Aside from occasional trips to New York to visit his son at Columbia, Mr. Naqvi spends most of his time traveling across the Middle East. He recently added sub-Saharan Africa and Southeast Asia to his travel agenda.

Abraaj is looking for companies in countries like India that are poised to benefit from the commodities boom and increasing industrialization. Last month, the firm opened a Mumbai office, adding to its outposts in Singapore, Jordan, Egypt, Lebanon, Pakistan, Saudi Arabia and Turkey.

Along with larger buyouts, Abraaj is focused on nurturing small and midsize businesses, in part to help increase the job pool for the young, unemployed population in the Middle East. It is a critical issue, Mr. Naqvi said, that has come to the forefront in places like Egypt and Syria, where protests that began as student demonstrations about jobs evolved into political revolution.
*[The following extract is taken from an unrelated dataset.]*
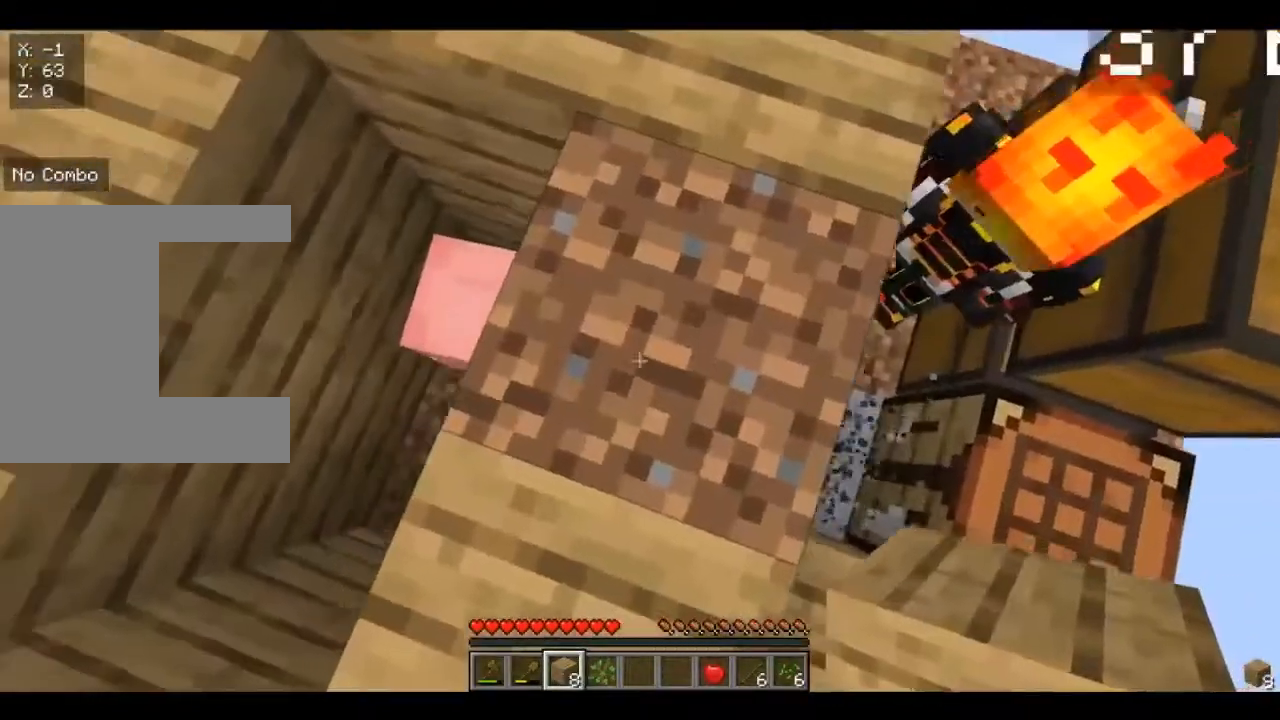
{"keys": ["a"], "mouse": [], "events": [[120, "a", "up"], [320, "a", "down"]]}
“In every speech I’ve given over the past few years, I’ve talked about the young population and the growing unemployment — and how economic reform is not being accompanied by political reform,” said Mr. Naqvi, who addressed the topic at the World Economic Forum in Davos, Switzerland, this year.

“When it actually happened, I was as surprised as everyone else, but this doesn’t change fundamentals in the region.”

With job creation in mind, Mr. Naqvi has set up a number of funds to support entrepreneurs and small business owners. In 2009, Abraaj created the Riyada Enterprise Development Fund, a $50 million fund that invests in small and midsize companies in the region. He has also partnered with the Palestine Investment Fund to support Palestinian companies.

His work has encouraged investment from abroad. Last summer, the Overseas Private Investment Corporation, a United States government agency, pledged $455 million to five technology-focused funds in the Middle East and North Africa. Up to $150 million will be directed toward the Abraaj-owned Riyada Enterprise fund.

“It’s about building a culture of inclusiveness in a fragmented region,” Mr. Naqvi said. “A lot of people say entrepreneurship is about failure, but I say it’s about ensuring success by paying attention to every little detail.”